* **Your instructions**: Which lines in the listing below contain the string "如图所示", with case counting? Copy out each of those lines in full.

* **Record set**:
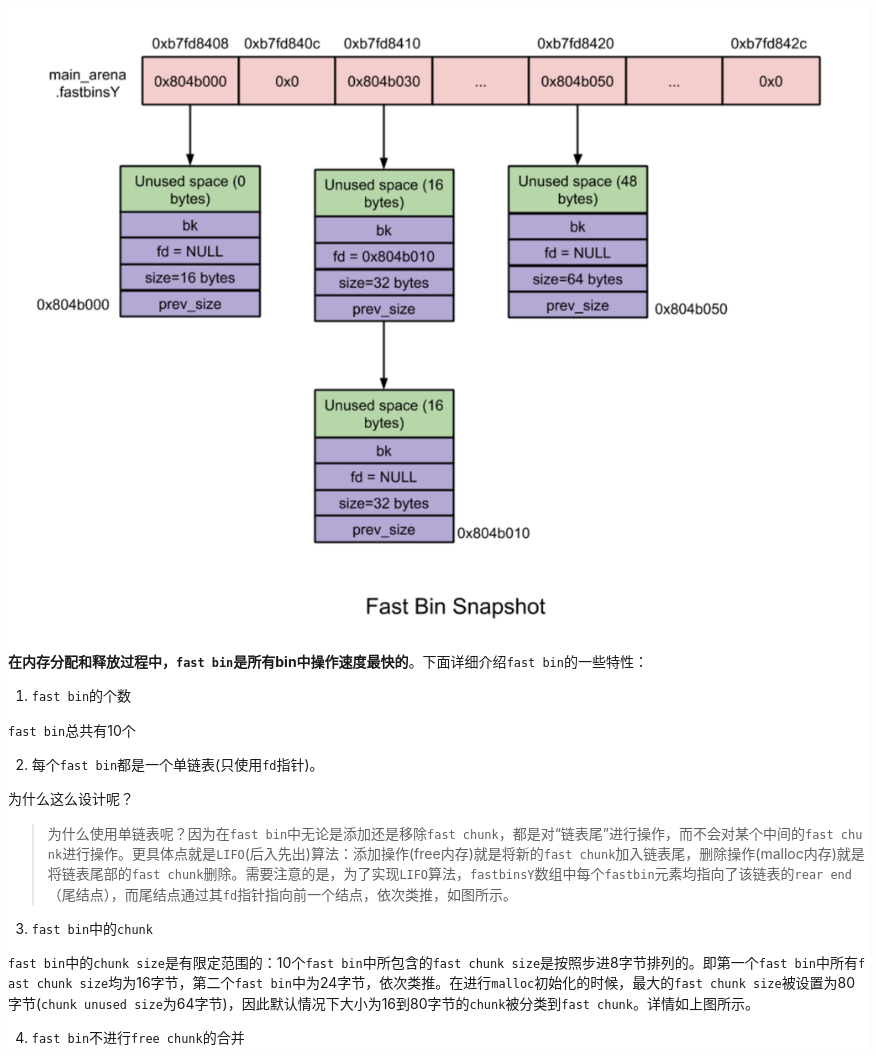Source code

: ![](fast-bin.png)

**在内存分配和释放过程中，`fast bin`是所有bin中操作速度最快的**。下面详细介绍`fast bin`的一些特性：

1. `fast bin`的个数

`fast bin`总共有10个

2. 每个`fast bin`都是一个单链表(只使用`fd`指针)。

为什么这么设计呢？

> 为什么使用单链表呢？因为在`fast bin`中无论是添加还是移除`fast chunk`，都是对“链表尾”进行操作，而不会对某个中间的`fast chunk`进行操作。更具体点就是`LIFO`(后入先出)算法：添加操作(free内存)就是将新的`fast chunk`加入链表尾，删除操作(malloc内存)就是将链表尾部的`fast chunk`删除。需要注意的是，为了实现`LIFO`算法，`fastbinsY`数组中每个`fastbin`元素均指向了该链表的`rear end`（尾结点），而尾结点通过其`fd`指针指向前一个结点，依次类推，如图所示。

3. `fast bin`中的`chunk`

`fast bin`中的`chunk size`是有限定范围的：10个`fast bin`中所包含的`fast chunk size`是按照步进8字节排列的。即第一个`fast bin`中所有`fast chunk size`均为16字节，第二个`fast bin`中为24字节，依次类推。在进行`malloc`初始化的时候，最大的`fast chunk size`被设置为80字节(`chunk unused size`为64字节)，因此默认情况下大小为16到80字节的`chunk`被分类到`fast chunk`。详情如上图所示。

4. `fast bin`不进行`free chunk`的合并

* **Answer to the problem**:
> 为什么使用单链表呢？因为在`fast bin`中无论是添加还是移除`fast chunk`，都是对“链表尾”进行操作，而不会对某个中间的`fast chunk`进行操作。更具体点就是`LIFO`(后入先出)算法：添加操作(free内存)就是将新的`fast chunk`加入链表尾，删除操作(malloc内存)就是将链表尾部的`fast chunk`删除。需要注意的是，为了实现`LIFO`算法，`fastbinsY`数组中每个`fastbin`元素均指向了该链表的`rear end`（尾结点），而尾结点通过其`fd`指针指向前一个结点，依次类推，如图所示。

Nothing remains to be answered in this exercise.